Но начальник уже струсил. Где ему! И пришел Холодков. Здоровый такой парень. Плечи, руки, и левый глаз немного вбок, как у матери.
— Ну что? — сказала она. — Мама ваша будет без ног.
И смотрела: что? Ударила и смотрела.
Вмятинка на лице. Глубже, еще, еще… держись, паренек!
Выдержал.
— А протезы… это, можно ей?
— Нет, вы же знаете, Протезы при ее болезни нельзя.
Справился, справился и с этим. Выправилась вмятинка, и уже твердо, спокойно:
— Пусть. Делайте как надо.
Хороший ты парень. Хороший. Не зря ж Холодкова плакала по ночам молча. Зря ничего не бывает, и какова яблоня… И легче сразу стало. Легче жить.
Поговорили с Козловым, потом с анестезиологом. Поготовить денек-другой, анализы обновить, и с богом!
…Оперировать решили послезавтра.
Да, дома в постели она еще вспоминала иногда, выдумывала себе. Хоть и «прошло сто лет и пруд зарос», как пели, бывало, в пионерском лагере.
Серенький такой день, ветер, листья плещутся в тополе алюминиевой своей изнанкой… и это как орган, Бах, одно в другое, одно в другое, и не кончаясь. А там, за в белом инее мостиками серый туман, и подмерзшей пахнет землей, мертвые под ногами листья — красные с осин, желтые с берез, и это утро и тот сентябрь.
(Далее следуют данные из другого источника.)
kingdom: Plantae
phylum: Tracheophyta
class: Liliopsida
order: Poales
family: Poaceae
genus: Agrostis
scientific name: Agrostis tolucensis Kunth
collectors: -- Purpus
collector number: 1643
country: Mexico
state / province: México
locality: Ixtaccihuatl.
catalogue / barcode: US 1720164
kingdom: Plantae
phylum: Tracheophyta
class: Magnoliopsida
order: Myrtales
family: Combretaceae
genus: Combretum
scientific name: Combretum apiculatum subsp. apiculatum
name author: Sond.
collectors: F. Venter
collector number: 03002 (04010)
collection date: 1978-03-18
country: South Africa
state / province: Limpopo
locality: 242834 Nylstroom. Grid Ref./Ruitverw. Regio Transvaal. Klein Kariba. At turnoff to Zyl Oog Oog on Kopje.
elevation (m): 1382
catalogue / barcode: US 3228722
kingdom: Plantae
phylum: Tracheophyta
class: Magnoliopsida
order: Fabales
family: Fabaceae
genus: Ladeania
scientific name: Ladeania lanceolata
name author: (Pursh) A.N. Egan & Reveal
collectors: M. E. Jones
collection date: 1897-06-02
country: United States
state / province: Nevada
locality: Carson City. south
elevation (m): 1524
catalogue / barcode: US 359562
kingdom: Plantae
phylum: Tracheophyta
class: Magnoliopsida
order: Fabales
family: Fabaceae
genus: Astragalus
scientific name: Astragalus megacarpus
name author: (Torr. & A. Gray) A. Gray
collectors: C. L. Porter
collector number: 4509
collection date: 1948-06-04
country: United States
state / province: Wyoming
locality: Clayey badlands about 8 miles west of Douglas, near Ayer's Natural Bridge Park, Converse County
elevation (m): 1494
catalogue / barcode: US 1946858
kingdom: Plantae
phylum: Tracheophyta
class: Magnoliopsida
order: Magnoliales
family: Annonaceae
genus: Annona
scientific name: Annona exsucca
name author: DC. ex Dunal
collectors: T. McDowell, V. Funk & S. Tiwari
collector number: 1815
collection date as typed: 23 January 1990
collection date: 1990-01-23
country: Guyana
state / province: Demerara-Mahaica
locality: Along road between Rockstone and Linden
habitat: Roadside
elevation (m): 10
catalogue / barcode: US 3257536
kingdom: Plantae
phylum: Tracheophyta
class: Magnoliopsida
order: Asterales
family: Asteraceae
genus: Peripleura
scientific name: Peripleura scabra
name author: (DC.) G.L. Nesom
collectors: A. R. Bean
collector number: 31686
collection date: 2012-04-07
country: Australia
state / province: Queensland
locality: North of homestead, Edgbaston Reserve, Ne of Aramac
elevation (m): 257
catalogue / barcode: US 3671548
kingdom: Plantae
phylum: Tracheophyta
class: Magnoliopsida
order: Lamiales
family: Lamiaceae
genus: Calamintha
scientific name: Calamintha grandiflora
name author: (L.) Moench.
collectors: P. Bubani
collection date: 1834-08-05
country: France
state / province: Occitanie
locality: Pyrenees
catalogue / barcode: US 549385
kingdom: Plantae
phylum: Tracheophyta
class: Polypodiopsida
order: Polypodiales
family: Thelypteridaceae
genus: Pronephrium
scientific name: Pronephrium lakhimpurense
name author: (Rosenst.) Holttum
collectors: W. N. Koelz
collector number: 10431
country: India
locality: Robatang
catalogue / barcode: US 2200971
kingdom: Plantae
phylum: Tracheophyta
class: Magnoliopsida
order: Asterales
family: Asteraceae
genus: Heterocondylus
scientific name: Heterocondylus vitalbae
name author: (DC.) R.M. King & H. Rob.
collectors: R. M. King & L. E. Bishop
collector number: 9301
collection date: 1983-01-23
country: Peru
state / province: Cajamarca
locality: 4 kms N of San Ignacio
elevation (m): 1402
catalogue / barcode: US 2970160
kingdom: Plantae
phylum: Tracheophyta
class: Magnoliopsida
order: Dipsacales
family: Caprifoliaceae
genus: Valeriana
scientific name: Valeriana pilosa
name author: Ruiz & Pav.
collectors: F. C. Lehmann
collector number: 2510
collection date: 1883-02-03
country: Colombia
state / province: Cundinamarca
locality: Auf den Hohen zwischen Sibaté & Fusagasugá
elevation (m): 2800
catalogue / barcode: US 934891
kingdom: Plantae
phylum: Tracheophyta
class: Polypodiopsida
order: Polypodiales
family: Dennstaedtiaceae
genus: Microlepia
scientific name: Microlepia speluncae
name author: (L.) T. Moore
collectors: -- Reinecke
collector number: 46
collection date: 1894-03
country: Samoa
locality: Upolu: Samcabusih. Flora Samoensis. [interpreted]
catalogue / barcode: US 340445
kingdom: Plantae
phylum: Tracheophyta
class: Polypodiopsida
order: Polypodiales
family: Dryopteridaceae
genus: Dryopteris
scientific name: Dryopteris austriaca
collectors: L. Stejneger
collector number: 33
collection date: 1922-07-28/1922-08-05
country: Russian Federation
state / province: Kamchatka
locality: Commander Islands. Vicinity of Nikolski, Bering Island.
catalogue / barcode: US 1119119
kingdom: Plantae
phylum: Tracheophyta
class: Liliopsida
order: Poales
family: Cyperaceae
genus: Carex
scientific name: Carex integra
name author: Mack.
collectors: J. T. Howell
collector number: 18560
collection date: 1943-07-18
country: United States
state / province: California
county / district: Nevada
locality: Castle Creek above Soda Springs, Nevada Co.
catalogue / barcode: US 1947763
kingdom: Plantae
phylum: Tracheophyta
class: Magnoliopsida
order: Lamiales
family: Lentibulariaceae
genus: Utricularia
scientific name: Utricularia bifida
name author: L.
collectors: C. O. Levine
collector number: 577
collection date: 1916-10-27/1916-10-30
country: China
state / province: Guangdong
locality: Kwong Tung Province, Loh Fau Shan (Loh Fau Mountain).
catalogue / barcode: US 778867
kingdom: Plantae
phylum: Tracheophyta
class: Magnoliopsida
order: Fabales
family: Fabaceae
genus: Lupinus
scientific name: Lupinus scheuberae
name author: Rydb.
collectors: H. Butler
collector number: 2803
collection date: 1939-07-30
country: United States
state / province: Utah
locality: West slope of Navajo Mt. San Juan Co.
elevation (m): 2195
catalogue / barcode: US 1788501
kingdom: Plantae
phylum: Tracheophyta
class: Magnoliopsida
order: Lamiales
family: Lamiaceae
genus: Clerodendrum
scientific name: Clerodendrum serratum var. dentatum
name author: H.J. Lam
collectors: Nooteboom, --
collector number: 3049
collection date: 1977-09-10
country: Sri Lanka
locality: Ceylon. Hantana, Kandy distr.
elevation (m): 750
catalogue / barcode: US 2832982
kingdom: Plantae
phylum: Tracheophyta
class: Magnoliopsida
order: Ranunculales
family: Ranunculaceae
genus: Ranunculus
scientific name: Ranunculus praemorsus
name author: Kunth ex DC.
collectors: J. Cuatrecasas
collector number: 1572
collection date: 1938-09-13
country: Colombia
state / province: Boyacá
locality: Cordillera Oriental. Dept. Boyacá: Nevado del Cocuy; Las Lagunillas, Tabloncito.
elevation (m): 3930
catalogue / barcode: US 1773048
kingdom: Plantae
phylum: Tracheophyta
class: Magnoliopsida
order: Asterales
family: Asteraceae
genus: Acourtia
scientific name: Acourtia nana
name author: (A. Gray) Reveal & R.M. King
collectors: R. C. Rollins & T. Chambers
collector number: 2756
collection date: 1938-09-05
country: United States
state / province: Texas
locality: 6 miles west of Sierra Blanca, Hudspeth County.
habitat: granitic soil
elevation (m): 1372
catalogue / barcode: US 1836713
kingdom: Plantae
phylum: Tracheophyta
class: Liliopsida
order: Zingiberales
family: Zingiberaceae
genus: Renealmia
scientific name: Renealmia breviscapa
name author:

— Как тебя зовут? — смеется Аким. — Катей, поди?
Это тоже так и надо — чтобы он не знал, а потом, после всего, спросил.
— Катей.
«Ка-ак зову-ут тебя, дивчи-и-ина? — поет потихоньку он. — А дивчина говорит: и-мя ты мо-е услы-ы-шишь из-под то-по-та копыт…» Голос влажный, коричневый, дрожью в ее позвоночнике. И смешно ей, смейся, смейся, а он ее целует. И голова кружится, упала бы, ох, упала бы, но нет, нет… такие у него руки. А потом, когда все пройдет и уляжется, она снова засмеется, и смех ее затихнет в тумане у воды. В тумане у воды.
А за неделю до Озера, в ту-то ночь — так:
Вошла, и дверь сзади закрылась сама, подтолкнула в спину: иди! Иди к нему, в темь, к белым плечам. Задохнись!
Закрыла глаза, зажмурилась — ну? И как в воду — бух!